Potting nodded. ‘If I’m reading you correctly, chief, you are suggesting that Stuie Starr might have been murdered on Terence Gready’s instructions?’

‘Exactly,’ Grace replied. ‘My primary hypothesis is this: could Terence Gready have become worried about his colleague, friend, right-hand man — Michael Starr — doing a plea bargain of some kind against him? Gready arranges to put the frighteners on Starr by having his brother roughed up a bit? And the thugs he hired went a bit too far? There is evidence of a burglary, but was that staged to throw us off the scent? I can’t see any other reason why a seemingly harmless man like Stuie should be so brutally attacked. Do you have any ideas?’

‘Except,’ EJ chipped in, ‘in our sick modern world, it could be someone or a group targeting Stuie because of who he is. There have been cases here where teens have targeted and attacked vulnerable people, usually with tragic consequences.’

‘What about a revenge attack?’ Jon Exton suggested. ‘And it was mistaken identity?’

Grace nodded. ‘It’s another possibility, Jon. But if it’s a revenge attack on Mickey for some past quarrel, I doubt from these photos anyone could mistake his brother, Stuie, for him, and besides, everyone would know Mickey is in prison.’ Thinking hard, he noted down Kids in his Policy Book. But he doubted that was the scenario here.

The dead man’s brother had pleaded guilty to very serious drugs importation charges on a scale rarely encountered in Sussex. His — as yet unproven — associate Terence Gready was currently on trial for his part in those offences of drug importation and distribution. The two men were suspected of running a major county lines distribution network. The masterminds of these networks were brutal people. They would stoop as low as it took, and they were operating in waters teeming with rivals. They could have any number of enemies, all after the same lucrative business. And any of these, knowing the two men were currently out of action, might be behind the break-in. Stuie could simply have been collateral damage. Getting in the way of their search of the house.
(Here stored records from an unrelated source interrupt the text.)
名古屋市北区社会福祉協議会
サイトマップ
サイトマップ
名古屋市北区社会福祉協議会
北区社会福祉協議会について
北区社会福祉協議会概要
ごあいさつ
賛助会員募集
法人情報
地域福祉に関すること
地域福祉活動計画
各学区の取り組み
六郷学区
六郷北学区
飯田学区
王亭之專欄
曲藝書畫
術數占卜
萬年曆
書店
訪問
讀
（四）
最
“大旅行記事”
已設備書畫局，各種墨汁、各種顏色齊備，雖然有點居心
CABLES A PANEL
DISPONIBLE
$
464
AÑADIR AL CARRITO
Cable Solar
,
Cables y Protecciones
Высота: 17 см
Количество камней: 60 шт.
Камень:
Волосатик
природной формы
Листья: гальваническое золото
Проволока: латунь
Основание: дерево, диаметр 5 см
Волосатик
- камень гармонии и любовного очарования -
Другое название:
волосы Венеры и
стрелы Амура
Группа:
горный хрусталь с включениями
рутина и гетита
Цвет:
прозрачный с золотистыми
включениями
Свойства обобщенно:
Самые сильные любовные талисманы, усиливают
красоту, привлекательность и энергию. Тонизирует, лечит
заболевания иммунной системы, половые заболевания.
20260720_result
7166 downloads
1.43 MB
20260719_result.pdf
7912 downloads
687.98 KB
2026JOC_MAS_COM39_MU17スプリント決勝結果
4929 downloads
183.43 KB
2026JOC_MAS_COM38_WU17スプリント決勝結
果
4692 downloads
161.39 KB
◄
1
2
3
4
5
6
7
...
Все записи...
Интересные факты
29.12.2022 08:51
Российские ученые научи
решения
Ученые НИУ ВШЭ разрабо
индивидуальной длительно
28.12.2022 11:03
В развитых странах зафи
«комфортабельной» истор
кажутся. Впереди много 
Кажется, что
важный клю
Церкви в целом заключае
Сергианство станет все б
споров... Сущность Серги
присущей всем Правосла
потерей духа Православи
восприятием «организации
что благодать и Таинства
Could it be that whoever had done this had gone into the house to look for cash, or drugs, or maybe even Starr’s contacts list, and had been disturbed by Stuie? They’d had a fight with him and then, when they realized he was dead, they did a runner, in panic? He wrote that down too, as a third hypothesis.
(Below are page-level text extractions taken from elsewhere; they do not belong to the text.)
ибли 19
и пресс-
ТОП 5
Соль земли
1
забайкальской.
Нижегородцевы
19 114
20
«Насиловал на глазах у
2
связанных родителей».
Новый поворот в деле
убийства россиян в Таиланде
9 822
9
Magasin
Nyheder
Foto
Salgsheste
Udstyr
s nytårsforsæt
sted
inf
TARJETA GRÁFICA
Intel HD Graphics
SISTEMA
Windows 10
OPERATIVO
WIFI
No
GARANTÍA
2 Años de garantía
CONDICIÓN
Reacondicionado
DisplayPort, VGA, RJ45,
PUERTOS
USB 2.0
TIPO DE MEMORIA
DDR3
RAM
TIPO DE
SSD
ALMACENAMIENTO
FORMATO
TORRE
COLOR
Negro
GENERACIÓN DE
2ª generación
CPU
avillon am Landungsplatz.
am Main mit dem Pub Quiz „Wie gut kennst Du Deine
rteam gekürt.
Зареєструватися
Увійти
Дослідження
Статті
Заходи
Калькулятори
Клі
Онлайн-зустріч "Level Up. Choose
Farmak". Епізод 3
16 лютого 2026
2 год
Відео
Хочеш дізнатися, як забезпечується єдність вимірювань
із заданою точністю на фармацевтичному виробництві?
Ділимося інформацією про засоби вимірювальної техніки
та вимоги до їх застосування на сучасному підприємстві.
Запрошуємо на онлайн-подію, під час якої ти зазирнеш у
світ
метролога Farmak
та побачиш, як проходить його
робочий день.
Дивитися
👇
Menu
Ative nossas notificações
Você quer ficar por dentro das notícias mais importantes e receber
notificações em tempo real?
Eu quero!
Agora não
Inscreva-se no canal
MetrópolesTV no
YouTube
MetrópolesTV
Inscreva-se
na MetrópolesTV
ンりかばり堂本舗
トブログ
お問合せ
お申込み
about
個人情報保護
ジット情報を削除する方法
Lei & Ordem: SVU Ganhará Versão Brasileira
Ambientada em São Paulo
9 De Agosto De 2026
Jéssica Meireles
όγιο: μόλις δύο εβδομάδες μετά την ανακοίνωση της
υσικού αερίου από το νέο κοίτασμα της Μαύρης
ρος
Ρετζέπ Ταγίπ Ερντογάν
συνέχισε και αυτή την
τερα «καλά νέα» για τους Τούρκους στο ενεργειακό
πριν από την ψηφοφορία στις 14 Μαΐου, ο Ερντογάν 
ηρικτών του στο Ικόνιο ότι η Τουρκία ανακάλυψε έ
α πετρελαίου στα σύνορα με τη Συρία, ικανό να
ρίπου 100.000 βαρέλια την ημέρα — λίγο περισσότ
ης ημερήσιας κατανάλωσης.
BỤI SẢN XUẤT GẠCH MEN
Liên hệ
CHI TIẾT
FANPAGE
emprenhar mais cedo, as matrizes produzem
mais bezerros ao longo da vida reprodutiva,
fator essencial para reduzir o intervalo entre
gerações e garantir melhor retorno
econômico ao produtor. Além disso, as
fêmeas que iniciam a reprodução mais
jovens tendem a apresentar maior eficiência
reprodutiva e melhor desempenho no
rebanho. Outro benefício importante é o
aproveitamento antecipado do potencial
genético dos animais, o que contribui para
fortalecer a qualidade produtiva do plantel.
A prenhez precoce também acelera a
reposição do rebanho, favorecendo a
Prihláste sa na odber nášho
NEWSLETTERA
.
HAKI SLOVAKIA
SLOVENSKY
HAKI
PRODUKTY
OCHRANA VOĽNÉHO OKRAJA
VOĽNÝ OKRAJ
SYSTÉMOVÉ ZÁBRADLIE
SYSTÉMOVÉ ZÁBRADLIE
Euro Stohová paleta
‘Is there any CCTV in the area of this house?’ he asked the team.

‘The nearest was on a garage forecourt opposite, but we don’t know yet if it was actually working,’ EJ said. ‘We’ve been running an ANPR check on all vehicles picked up within twenty-four hours prior to the discovery of the body, but so far nothing. We can extend that time frame if necessary. We’ve also carried out a house-to-house, but so far nothing from any of the neighbours.’